> _WHAT IS ASKED_
In the list of games below, which chapter of Your Turn to Die was not the writer's favorite?

> _PAGE TEXT_
## start
Some Games I've Played:
- ZENO Remake (SOOO PEAK)
- Zeno Daily life (PEAK SEQUAL)
- Saihate Station (No words amazing)
- Your Turn to Die (Peak Fiction truly ch2 wasn't my fav tho lol)
- Let Sleeping Dogs lie Demo (Super good detective game waiting for the full release!)
- A Date with Death (I thought Casper was sooo cute + art is gorgeous)
- Dead Plate (Mhm Mhm IFKYK)
- Elevator Hitch (I love Puzzles, but FUCKKKK lmao so hard at times)
- Killer Chat (It's ok...)
- No, Thank You (Just like the title NO THANK YOU so fuckin asssss)
- Project Blue (up my ally ig just couldn't do this one for some reason lol)
- Hashihime of The Old Book Town (Trouble following the story lmao maybe I'll try this again)
## end
> _DATA EXTRACT_
## start
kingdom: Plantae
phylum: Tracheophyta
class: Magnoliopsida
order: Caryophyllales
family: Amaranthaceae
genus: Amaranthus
## end
## start
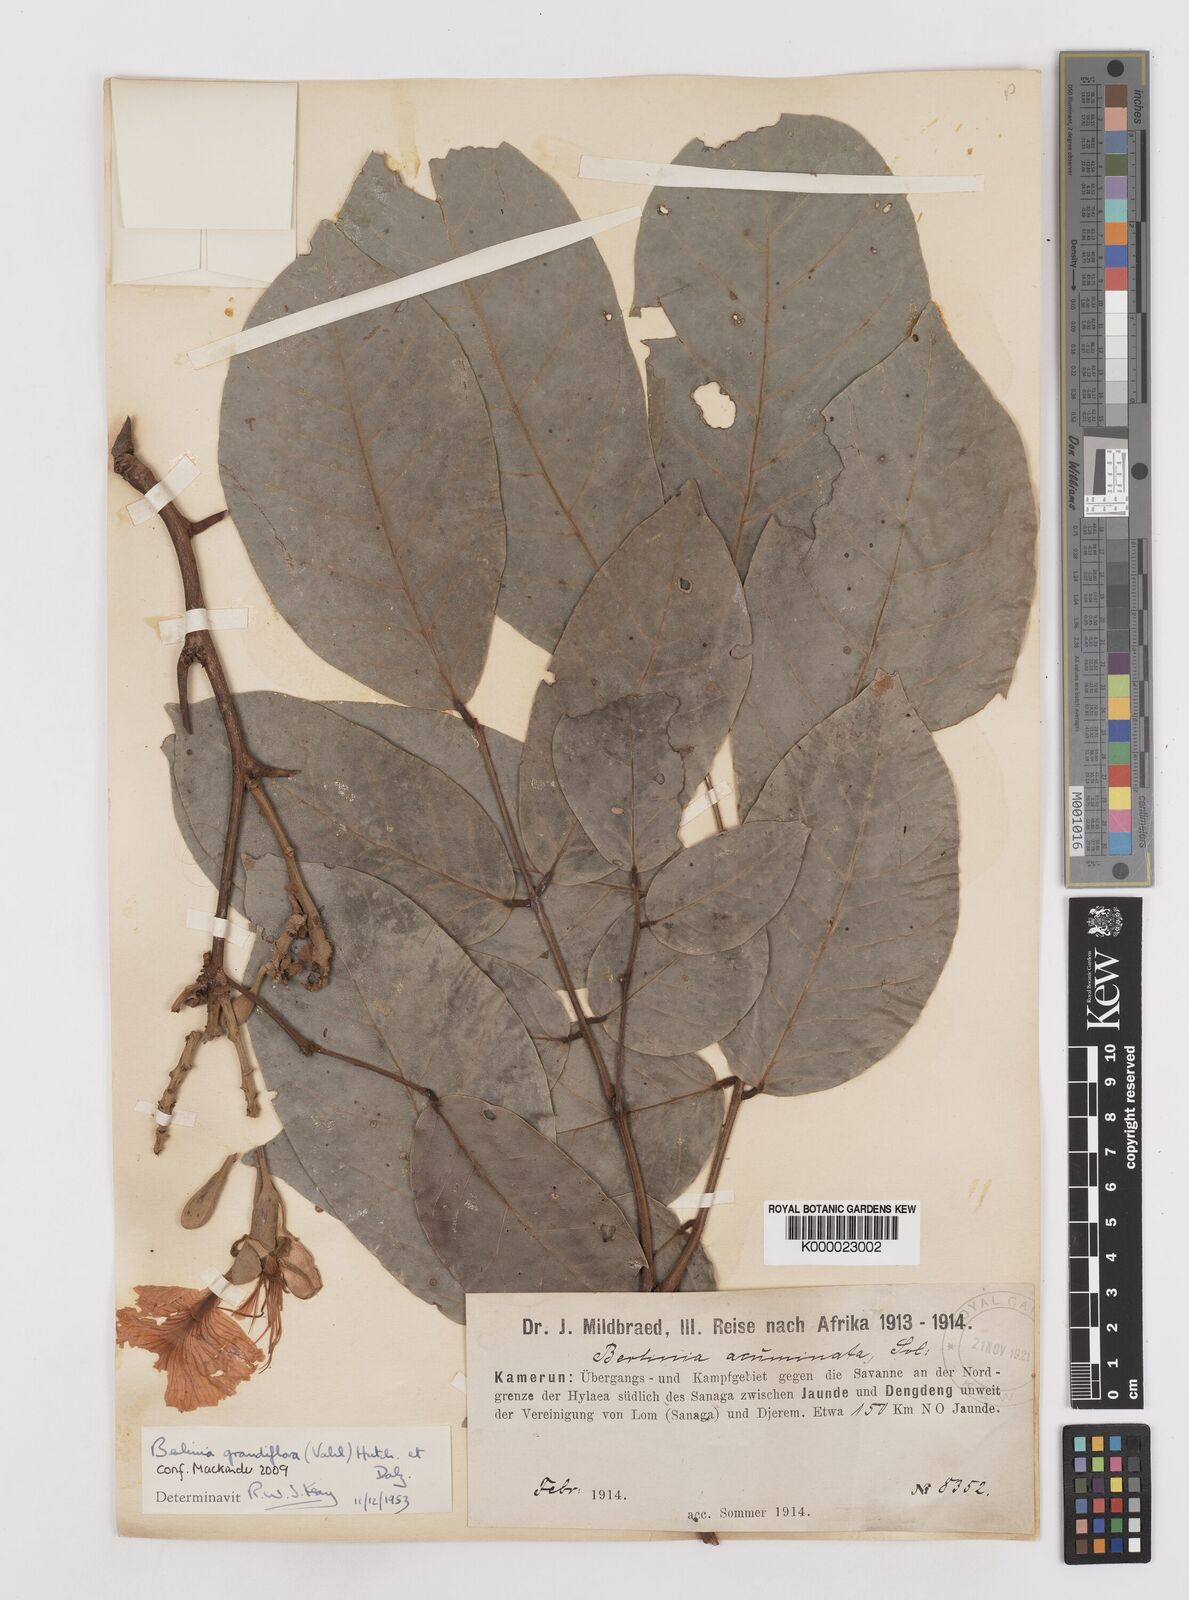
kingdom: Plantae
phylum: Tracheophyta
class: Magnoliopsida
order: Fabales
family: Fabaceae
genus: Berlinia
## end
> _RESULT OF THE TASK_
Chapter 2